A coroner has questioned Waikato DHB over a break down in its follow up care of a mental health patient who ended up being shot dead by police after a confrontation in Thames in 2015.
The inquest for 33-year-old Vaughan Te Moananui ended in Hamilton this afternoon.
It heard that poorly-documented patient notes by his community health worker were lacking detail and did not signal concerns over him possibly starting to drink alcohol while on a extensive regime of medication.
Coroner Michael Robb asked the DHB for evidence that it could not happen again.
Mental Health and Addictions executive director Vicki Aitken said mental health workers and clinicians needed to be clear about the expectations placed on them.
"The assurance is that as a service we are reviewing, auditing and monitoring what is occurring, both in terms of the team meetings but also in terms of the written record."
Coroner Robb told Ms Aitken that he could accept her assurance, but as a Coroner he was looking for something concrete.
"To show me that this is being implemented, that this is happening."
Ms Aitken told the coroner that you would expect to see evidence in files and clinical notes that multi-disciplinary team discussions have occurred.

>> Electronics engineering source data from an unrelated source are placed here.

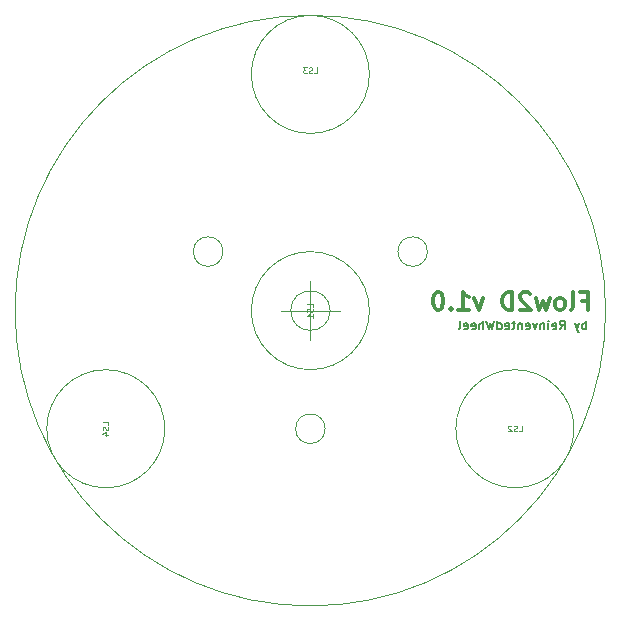
<source format=gbr>
%TF.GenerationSoftware,KiCad,Pcbnew,(5.1.10)-1*%
%TF.CreationDate,2021-07-18T17:44:11+03:00*%
%TF.ProjectId,Flow,466c6f77-2e6b-4696-9361-645f70636258,rev?*%
%TF.SameCoordinates,Original*%
%TF.FileFunction,Legend,Bot*%
%TF.FilePolarity,Positive*%
%FSLAX46Y46*%
G04 Gerber Fmt 4.6, Leading zero omitted, Abs format (unit mm)*
G04 Created by KiCad (PCBNEW (5.1.10)-1) date 2021-07-18 17:44:11*
%MOMM*%
%LPD*%
G01*
G04 APERTURE LIST*
%ADD10C,0.150000*%
%ADD11C,0.300000*%
%TA.AperFunction,Profile*%
%ADD12C,0.050000*%
%TD*%
%ADD13C,0.120000*%
%ADD14C,0.075000*%
G04 APERTURE END LIST*
D10*
X23375000Y-1589285D02*
X23375000Y-839285D01*
X23375000Y-1125000D02*
X23303571Y-1089285D01*
X23160714Y-1089285D01*
X23089285Y-1125000D01*
X23053571Y-1160714D01*
X23017857Y-1232142D01*
X23017857Y-1446428D01*
X23053571Y-1517857D01*
X23089285Y-1553571D01*
X23160714Y-1589285D01*
X23303571Y-1589285D01*
X23375000Y-1553571D01*
X22767857Y-1089285D02*
X22589285Y-1589285D01*
X22410714Y-1089285D02*
X22589285Y-1589285D01*
X22660714Y-1767857D01*
X22696428Y-1803571D01*
X22767857Y-1839285D01*
X21125000Y-1589285D02*
X21375000Y-1232142D01*
X21553571Y-1589285D02*
X21553571Y-839285D01*
X21267857Y-839285D01*
X21196428Y-875000D01*
X21160714Y-910714D01*
X21125000Y-982142D01*
X21125000Y-1089285D01*
X21160714Y-1160714D01*
X21196428Y-1196428D01*
X21267857Y-1232142D01*
X21553571Y-1232142D01*
X20517857Y-1553571D02*
X20589285Y-1589285D01*
X20732142Y-1589285D01*
X20803571Y-1553571D01*
X20839285Y-1482142D01*
X20839285Y-1196428D01*
X20803571Y-1125000D01*
X20732142Y-1089285D01*
X20589285Y-1089285D01*
X20517857Y-1125000D01*
X20482142Y-1196428D01*
X20482142Y-1267857D01*
X20839285Y-1339285D01*
X20160714Y-1589285D02*
X20160714Y-1089285D01*
X20160714Y-839285D02*
X20196428Y-875000D01*
X20160714Y-910714D01*
X20125000Y-875000D01*
X20160714Y-839285D01*
X20160714Y-910714D01*
X19803571Y-1089285D02*
X19803571Y-1589285D01*
X19803571Y-1160714D02*
X19767857Y-1125000D01*
X19696428Y-1089285D01*
X19589285Y-1089285D01*
X19517857Y-1125000D01*
X19482142Y-1196428D01*
X19482142Y-1589285D01*
X19196428Y-1089285D02*
X19017857Y-1589285D01*
X18839285Y-1089285D01*
X18267857Y-1553571D02*
X18339285Y-1589285D01*
X18482142Y-1589285D01*
X18553571Y-1553571D01*
X18589285Y-1482142D01*
X18589285Y-1196428D01*
X18553571Y-1125000D01*
X18482142Y-1089285D01*
X18339285Y-1089285D01*
X18267857Y-1125000D01*
X18232142Y-1196428D01*
X18232142Y-1267857D01*
X18589285Y-1339285D01*
X17910714Y-1089285D02*
X17910714Y-1589285D01*
X17910714Y-1160714D02*
X17875000Y-1125000D01*
X17803571Y-1089285D01*
X17696428Y-1089285D01*
X17625000Y-1125000D01*
X17589285Y-1196428D01*
X17589285Y-1589285D01*
X17339285Y-1089285D02*
X17053571Y-1089285D01*
X17232142Y-839285D02*
X17232142Y-1482142D01*
X17196428Y-1553571D01*
X17125000Y-1589285D01*
X17053571Y-1589285D01*
X16517857Y-1553571D02*
X16589285Y-1589285D01*
X16732142Y-1589285D01*
X16803571Y-1553571D01*
X16839285Y-1482142D01*
X16839285Y-1196428D01*
X16803571Y-1125000D01*
X16732142Y-1089285D01*
X16589285Y-1089285D01*
X16517857Y-1125000D01*
X16482142Y-1196428D01*
X16482142Y-1267857D01*
X16839285Y-1339285D01*
X15839285Y-1589285D02*
X15839285Y-839285D01*
X15839285Y-1553571D02*
X15910714Y-1589285D01*
X16053571Y-1589285D01*
X16125000Y-1553571D01*
X16160714Y-1517857D01*
X16196428Y-1446428D01*
X16196428Y-1232142D01*
X16160714Y-1160714D01*
X16125000Y-1125000D01*
X16053571Y-1089285D01*
X15910714Y-1089285D01*
X15839285Y-1125000D01*
X15553571Y-839285D02*
X15375000Y-1589285D01*
X15232142Y-1053571D01*
X15089285Y-1589285D01*
X14910714Y-839285D01*
X14625000Y-1589285D02*
X14625000Y-839285D01*
X14303571Y-1589285D02*
X14303571Y-1196428D01*
X14339285Y-1125000D01*
X14410714Y-1089285D01*
X14517857Y-1089285D01*
X14589285Y-1125000D01*
X14625000Y-1160714D01*
X13660714Y-1553571D02*
X13732142Y-1589285D01*
X13875000Y-1589285D01*
X13946428Y-1553571D01*
X13982142Y-1482142D01*
X13982142Y-1196428D01*
X13946428Y-1125000D01*
X13875000Y-1089285D01*
X13732142Y-1089285D01*
X13660714Y-1125000D01*
X13625000Y-1196428D01*
X13625000Y-1267857D01*
X13982142Y-1339285D01*
X13017857Y-1553571D02*
X13089285Y-1589285D01*
X13232142Y-1589285D01*
X13303571Y-1553571D01*
X13339285Y-1482142D01*
X13339285Y-1196428D01*
X13303571Y-1125000D01*
X13232142Y-1089285D01*
X13089285Y-1089285D01*
X13017857Y-1125000D01*
X12982142Y-1196428D01*
X12982142Y-1267857D01*
X13339285Y-1339285D01*
X12553571Y-1589285D02*
X12625000Y-1553571D01*
X12660714Y-1482142D01*
X12660714Y-839285D01*
D11*
X23035714Y857142D02*
X23535714Y857142D01*
X23535714Y71428D02*
X23535714Y1571428D01*
X22821428Y1571428D01*
X22035714Y71428D02*
X22178571Y142857D01*
X22250000Y285714D01*
X22250000Y1571428D01*
X21250000Y71428D02*
X21392857Y142857D01*
X21464285Y214285D01*
X21535714Y357142D01*
X21535714Y785714D01*
X21464285Y928571D01*
X21392857Y1000000D01*
X21250000Y1071428D01*
X21035714Y1071428D01*
X20892857Y1000000D01*
X20821428Y928571D01*
X20750000Y785714D01*
X20750000Y357142D01*
X20821428Y214285D01*
X20892857Y142857D01*
X21035714Y71428D01*
X21250000Y71428D01*
X20250000Y1071428D02*
X19964285Y71428D01*
X19678571Y785714D01*
X19392857Y71428D01*
X19107142Y1071428D01*
X18607142Y1428571D02*
X18535714Y1500000D01*
X18392857Y1571428D01*
X18035714Y1571428D01*
X17892857Y1500000D01*
X17821428Y1428571D01*
X17750000Y1285714D01*
X17750000Y1142857D01*
X17821428Y928571D01*
X18678571Y71428D01*
X17750000Y71428D01*
X17107142Y71428D02*
X17107142Y1571428D01*
X16750000Y1571428D01*
X16535714Y1500000D01*
X16392857Y1357142D01*
X16321428Y1214285D01*
X16250000Y928571D01*
X16250000Y714285D01*
X16321428Y428571D01*
X16392857Y285714D01*
X16535714Y142857D01*
X16750000Y71428D01*
X17107142Y71428D01*
X14607142Y1071428D02*
X14250000Y71428D01*
X13892857Y1071428D01*
X12535714Y71428D02*
X13392857Y71428D01*
X12964285Y71428D02*
X12964285Y1571428D01*
X13107142Y1357142D01*
X13250000Y1214285D01*
X13392857Y1142857D01*
X11892857Y214285D02*
X11821428Y142857D01*
X11892857Y71428D01*
X11964285Y142857D01*
X11892857Y214285D01*
X11892857Y71428D01*
X10892857Y1571428D02*
X10750000Y1571428D01*
X10607142Y1500000D01*
X10535714Y1428571D01*
X10464285Y1285714D01*
X10392857Y1000000D01*
X10392857Y642857D01*
X10464285Y357142D01*
X10535714Y214285D01*
X10607142Y142857D01*
X10750000Y71428D01*
X10892857Y71428D01*
X11035714Y142857D01*
X11107142Y214285D01*
X11178571Y357142D01*
X11250000Y642857D01*
X11250000Y1000000D01*
X11178571Y1285714D01*
X11107142Y1428571D01*
X11035714Y1500000D01*
X10892857Y1571428D01*
D12*
X-7410254Y5000000D02*
G75*
G03*
X-7410254Y5000000I-1250000J0D01*
G01*
X9910254Y5000000D02*
G75*
G03*
X9910254Y5000000I-1250000J0D01*
G01*
X1250000Y-10000000D02*
G75*
G03*
X1250000Y-10000000I-1250000J0D01*
G01*
X1666666Y0D02*
G75*
G03*
X1666666Y0I-1666666J0D01*
G01*
X-2500000Y0D02*
X2500000Y0D01*
X0Y2500000D02*
X0Y-2500000D01*
X25000000Y0D02*
G75*
G03*
X25000000Y0I-25000000J0D01*
G01*
D13*
%TO.C,LS4*%
X-12320508Y-10000000D02*
G75*
G03*
X-12320508Y-10000000I-5000000J0D01*
G01*
%TO.C,LS3*%
X5000000Y20000000D02*
G75*
G03*
X5000000Y20000000I-5000000J0D01*
G01*
%TO.C,LS2*%
X22320508Y-10000000D02*
G75*
G03*
X22320508Y-10000000I-5000000J0D01*
G01*
%TO.C,LS1*%
X5000000Y0D02*
G75*
G03*
X5000000Y0I-5000000J0D01*
G01*
%TD*%
%TO.C,LS4*%
D14*
X-17094317Y-9678571D02*
X-17094317Y-9440476D01*
X-17594317Y-9440476D01*
X-17118127Y-9821428D02*
X-17094317Y-9892857D01*
X-17094317Y-10011904D01*
X-17118127Y-10059523D01*
X-17141936Y-10083333D01*
X-17189555Y-10107142D01*
X-17237174Y-10107142D01*
X-17284793Y-10083333D01*
X-17308603Y-10059523D01*
X-17332412Y-10011904D01*
X-17356222Y-9916666D01*
X-17380031Y-9869047D01*
X-17403841Y-9845238D01*
X-17451460Y-9821428D01*
X-17499079Y-9821428D01*
X-17546698Y-9845238D01*
X-17570508Y-9869047D01*
X-17594317Y-9916666D01*
X-17594317Y-10035714D01*
X-17570508Y-10107142D01*
X-17427650Y-10535714D02*
X-17094317Y-10535714D01*
X-17618127Y-10416666D02*
X-17260984Y-10297619D01*
X-17260984Y-10607142D01*
%TO.C,LS3*%
X321428Y20088809D02*
X559523Y20088809D01*
X559523Y20588809D01*
X178571Y20112619D02*
X107142Y20088809D01*
X-11904Y20088809D01*
X-59523Y20112619D01*
X-83333Y20136428D01*
X-107142Y20184047D01*
X-107142Y20231666D01*
X-83333Y20279285D01*
X-59523Y20303095D01*
X-11904Y20326904D01*
X83333Y20350714D01*
X130952Y20374523D01*
X154761Y20398333D01*
X178571Y20445952D01*
X178571Y20493571D01*
X154761Y20541190D01*
X130952Y20565000D01*
X83333Y20588809D01*
X-35714Y20588809D01*
X-107142Y20565000D01*
X-273809Y20588809D02*
X-583333Y20588809D01*
X-416666Y20398333D01*
X-488095Y20398333D01*
X-535714Y20374523D01*
X-559523Y20350714D01*
X-583333Y20303095D01*
X-583333Y20184047D01*
X-559523Y20136428D01*
X-535714Y20112619D01*
X-488095Y20088809D01*
X-345238Y20088809D01*
X-297619Y20112619D01*
X-273809Y20136428D01*
%TO.C,LS2*%
X17641936Y-10226190D02*
X17880031Y-10226190D01*
X17880031Y-9726190D01*
X17499079Y-10202380D02*
X17427650Y-10226190D01*
X17308603Y-10226190D01*
X17260984Y-10202380D01*
X17237174Y-10178571D01*
X17213365Y-10130952D01*
X17213365Y-10083333D01*
X17237174Y-10035714D01*
X17260984Y-10011904D01*
X17308603Y-9988095D01*
X17403841Y-9964285D01*
X17451460Y-9940476D01*
X17475269Y-9916666D01*
X17499079Y-9869047D01*
X17499079Y-9821428D01*
X17475269Y-9773809D01*
X17451460Y-9750000D01*
X17403841Y-9726190D01*
X17284793Y-9726190D01*
X17213365Y-9750000D01*
X17022888Y-9773809D02*
X16999079Y-9750000D01*
X16951460Y-9726190D01*
X16832412Y-9726190D01*
X16784793Y-9750000D01*
X16760984Y-9773809D01*
X16737174Y-9821428D01*
X16737174Y-9869047D01*
X16760984Y-9940476D01*
X17046698Y-10226190D01*
X16737174Y-10226190D01*
%TO.C,LS1*%
X226190Y321428D02*
X226190Y559523D01*
X-273809Y559523D01*
X202380Y178571D02*
X226190Y107142D01*
X226190Y-11904D01*
X202380Y-59523D01*
X178571Y-83333D01*
X130952Y-107142D01*
X83333Y-107142D01*
X35714Y-83333D01*
X11904Y-59523D01*
X-11904Y-11904D01*
X-35714Y83333D01*
X-59523Y130952D01*
X-83333Y154761D01*
X-130952Y178571D01*
X-178571Y178571D01*
X-226190Y154761D01*
X-250000Y130952D01*
X-273809Y83333D01*
X-273809Y-35714D01*
X-250000Y-107142D01*
X226190Y-583333D02*
X226190Y-297619D01*
X226190Y-440476D02*
X-273809Y-440476D01*
X-202380Y-392857D01*
X-154761Y-345238D01*
X-130952Y-297619D01*
%TD*%
M02*

</source>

The inquest was told that in April 2016 a serious event review was carried out following Me Te Moananui's death in May 2015.
Ms Aitken said that five recommendations were made. These include using a circle of care approach, providing advice and support for family/whanau on medication and side-effects, feed back from family included in any recovery planning and getting feed back from family/whanau.
The inquest heard that Mr Te Moananui did not want to be readmitted to the Henry Rongomau Bennett Centre at Waikato Hospital, but his whanau were against him being released home from care.
The Coroner has reserved his decision.